Starting with the preliminary calculation of self-employment income, reductions are made for ½ the owner’s self-employment tax and the owner’s contribution to the qualified retirement plan.  This adjusted plan compensation will then change the contribution amount, and a circular pattern of calculations is performed until the plan compensation can be finalized.   If the preliminary compensation provided on Schedule K-1, Schedule C or Schedule F does not already have the owner’s share of the contribution for the common law employees deducted, then prior to finalizing the contributions for the owner, we must receive a final version of these schedules and perform the calculations one last time.

 
 
Example if the contribution rate = 10%:
 
 
 
Preliminary Schedule C Compensation
 $120,000   
Less Owner's Share of Staff Retirement Contributions
($ 20,000) ($200,000 eligible payroll times 10%)
Schedule C Net Income
 $100,000
 
 
Less 1/2 Owner Self Employement Tax
($   7,065) ($100,000 x .9235 x 1/2 SE tax rate)*
Schedule C Income Net 1/2 SE Tax
 $  92,935
 
 
Less Owner Retirement Contribution**
($   8,449) (10% of owner's plan compensation)
Owner's Plan Compensation
 $  84,486 (final compensation less contribution
   

*We used a simplified SE Tax calculation for purposes of this example.

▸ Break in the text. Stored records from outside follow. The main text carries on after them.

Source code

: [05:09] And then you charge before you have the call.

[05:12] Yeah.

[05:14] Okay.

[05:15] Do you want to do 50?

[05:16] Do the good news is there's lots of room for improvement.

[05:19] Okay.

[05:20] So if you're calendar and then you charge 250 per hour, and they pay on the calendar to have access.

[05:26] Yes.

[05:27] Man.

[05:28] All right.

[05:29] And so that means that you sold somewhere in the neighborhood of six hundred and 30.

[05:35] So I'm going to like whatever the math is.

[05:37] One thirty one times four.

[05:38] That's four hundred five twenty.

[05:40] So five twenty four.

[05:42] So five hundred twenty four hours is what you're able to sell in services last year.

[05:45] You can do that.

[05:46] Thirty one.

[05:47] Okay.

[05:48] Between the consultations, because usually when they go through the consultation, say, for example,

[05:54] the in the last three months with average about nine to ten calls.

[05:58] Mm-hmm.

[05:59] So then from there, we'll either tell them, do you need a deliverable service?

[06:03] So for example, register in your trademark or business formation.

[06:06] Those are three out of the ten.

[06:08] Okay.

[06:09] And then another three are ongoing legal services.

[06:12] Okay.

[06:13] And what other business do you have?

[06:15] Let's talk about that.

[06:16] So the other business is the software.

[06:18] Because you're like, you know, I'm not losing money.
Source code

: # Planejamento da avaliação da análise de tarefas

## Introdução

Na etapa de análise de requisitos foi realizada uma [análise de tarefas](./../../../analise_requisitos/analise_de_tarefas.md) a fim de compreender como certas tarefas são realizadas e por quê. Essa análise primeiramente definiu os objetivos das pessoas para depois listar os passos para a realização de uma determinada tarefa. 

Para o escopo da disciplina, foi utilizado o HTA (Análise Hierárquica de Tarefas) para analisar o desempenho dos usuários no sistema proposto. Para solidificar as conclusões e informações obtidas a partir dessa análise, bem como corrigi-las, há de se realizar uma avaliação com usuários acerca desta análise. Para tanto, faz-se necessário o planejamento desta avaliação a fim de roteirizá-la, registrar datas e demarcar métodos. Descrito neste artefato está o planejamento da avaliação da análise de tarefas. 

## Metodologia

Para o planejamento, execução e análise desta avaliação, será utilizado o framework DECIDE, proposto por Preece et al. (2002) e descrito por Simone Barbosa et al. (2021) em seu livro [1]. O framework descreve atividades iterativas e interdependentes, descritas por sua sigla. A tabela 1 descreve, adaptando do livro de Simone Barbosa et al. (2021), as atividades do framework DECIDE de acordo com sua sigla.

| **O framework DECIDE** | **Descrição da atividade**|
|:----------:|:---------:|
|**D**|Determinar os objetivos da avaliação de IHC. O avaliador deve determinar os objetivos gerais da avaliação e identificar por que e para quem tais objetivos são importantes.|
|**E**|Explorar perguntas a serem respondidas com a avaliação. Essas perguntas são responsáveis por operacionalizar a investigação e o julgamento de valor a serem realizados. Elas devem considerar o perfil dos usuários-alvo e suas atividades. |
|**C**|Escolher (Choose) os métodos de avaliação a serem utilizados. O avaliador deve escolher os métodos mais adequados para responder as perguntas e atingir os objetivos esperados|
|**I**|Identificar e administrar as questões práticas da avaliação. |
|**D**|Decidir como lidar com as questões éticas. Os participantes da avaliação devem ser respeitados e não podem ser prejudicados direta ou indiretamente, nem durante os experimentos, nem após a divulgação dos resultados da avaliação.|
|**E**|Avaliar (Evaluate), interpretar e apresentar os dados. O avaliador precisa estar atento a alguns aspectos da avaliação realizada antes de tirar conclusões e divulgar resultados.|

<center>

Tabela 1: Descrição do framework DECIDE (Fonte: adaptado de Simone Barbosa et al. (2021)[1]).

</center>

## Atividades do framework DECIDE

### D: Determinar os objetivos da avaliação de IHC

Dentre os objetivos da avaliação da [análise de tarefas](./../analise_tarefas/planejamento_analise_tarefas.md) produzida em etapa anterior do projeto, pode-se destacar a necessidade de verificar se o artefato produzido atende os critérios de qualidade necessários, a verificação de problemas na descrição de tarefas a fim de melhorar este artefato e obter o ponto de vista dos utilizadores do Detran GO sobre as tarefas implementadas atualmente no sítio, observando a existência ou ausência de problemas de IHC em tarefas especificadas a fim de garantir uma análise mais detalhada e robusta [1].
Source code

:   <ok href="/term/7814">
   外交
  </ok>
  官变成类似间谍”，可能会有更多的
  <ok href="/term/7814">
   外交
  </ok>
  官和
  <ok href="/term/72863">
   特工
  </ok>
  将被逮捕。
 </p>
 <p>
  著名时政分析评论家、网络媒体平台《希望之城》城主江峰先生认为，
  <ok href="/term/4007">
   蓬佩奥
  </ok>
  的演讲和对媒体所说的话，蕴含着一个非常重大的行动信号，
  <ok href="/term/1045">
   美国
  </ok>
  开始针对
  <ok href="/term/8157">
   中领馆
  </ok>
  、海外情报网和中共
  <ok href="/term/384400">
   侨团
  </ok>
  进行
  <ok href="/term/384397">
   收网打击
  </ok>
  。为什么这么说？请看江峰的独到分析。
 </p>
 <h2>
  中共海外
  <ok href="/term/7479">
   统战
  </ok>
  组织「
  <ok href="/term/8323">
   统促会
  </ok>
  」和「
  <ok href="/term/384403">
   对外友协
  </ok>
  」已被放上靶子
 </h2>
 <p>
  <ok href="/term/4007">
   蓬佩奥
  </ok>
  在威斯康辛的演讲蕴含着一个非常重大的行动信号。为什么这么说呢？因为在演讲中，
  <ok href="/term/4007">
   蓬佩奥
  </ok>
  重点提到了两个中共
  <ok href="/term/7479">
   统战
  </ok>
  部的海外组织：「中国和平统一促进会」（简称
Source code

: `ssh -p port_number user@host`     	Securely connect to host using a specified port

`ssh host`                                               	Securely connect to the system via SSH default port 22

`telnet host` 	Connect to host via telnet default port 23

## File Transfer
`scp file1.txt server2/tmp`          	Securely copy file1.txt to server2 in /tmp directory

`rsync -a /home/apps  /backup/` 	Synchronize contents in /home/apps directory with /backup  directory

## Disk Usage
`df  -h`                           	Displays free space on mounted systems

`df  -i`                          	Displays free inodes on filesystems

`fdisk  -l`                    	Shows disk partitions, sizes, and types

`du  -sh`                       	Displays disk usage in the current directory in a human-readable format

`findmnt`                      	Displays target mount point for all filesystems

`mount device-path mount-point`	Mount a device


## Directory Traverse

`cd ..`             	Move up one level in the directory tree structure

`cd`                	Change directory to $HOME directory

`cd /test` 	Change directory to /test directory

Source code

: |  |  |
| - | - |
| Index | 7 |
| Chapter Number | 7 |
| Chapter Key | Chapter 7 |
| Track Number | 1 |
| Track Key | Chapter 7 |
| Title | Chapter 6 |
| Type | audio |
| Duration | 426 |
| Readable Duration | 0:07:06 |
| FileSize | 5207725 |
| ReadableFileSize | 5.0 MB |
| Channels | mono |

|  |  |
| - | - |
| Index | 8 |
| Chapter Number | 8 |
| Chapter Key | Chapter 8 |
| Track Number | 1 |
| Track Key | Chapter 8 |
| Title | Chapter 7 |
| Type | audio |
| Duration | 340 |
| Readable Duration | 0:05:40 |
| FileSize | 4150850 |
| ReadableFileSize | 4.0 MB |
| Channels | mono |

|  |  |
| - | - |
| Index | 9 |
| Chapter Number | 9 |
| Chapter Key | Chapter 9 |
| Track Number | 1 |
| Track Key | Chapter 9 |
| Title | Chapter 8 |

** Note that the final retirement contribution for the owner is 10% of the owner’s plan compensation which is calculated AFTER deducting the owner’s retirement contribution.
   

 

Because there is a limit to the amount of plan compensation that can be considered for retirement plan purposes (the limit is $280,000 for 2019), the circular calculations are not necessary for self-employed individuals with self-employment income above a certain level.  This level will change from year to year as the maximum compensation limits, maximum self-employment tax and maximum contribution levels are indexed.  

While guaranteed payments made to partners does affect the final calculation of self-employment income, they are not considered plan compensation.  That said, partners can withhold pre-tax deferrals from guaranteed payments or other cash advances, but if the self-employment income that is calculated later does not support the level of contributions (in other words, compensation is less than the amount deferred or is a net loss), refunds of the excess deferrals will be necessary and employer contributions may be limited.

Plan compensation is defined by the plan document and, for W-2 employees, is usually readily available from payroll records.  For self-employed individuals, plan compensation for testing purposes cannot be guaranteed payments, draws, or limited to partner income that is reported on a Form W-2.  In short, those calculations are more complex and should be carried out in tandem with the company Certified Public Accountant’s calculation of the self-employment income.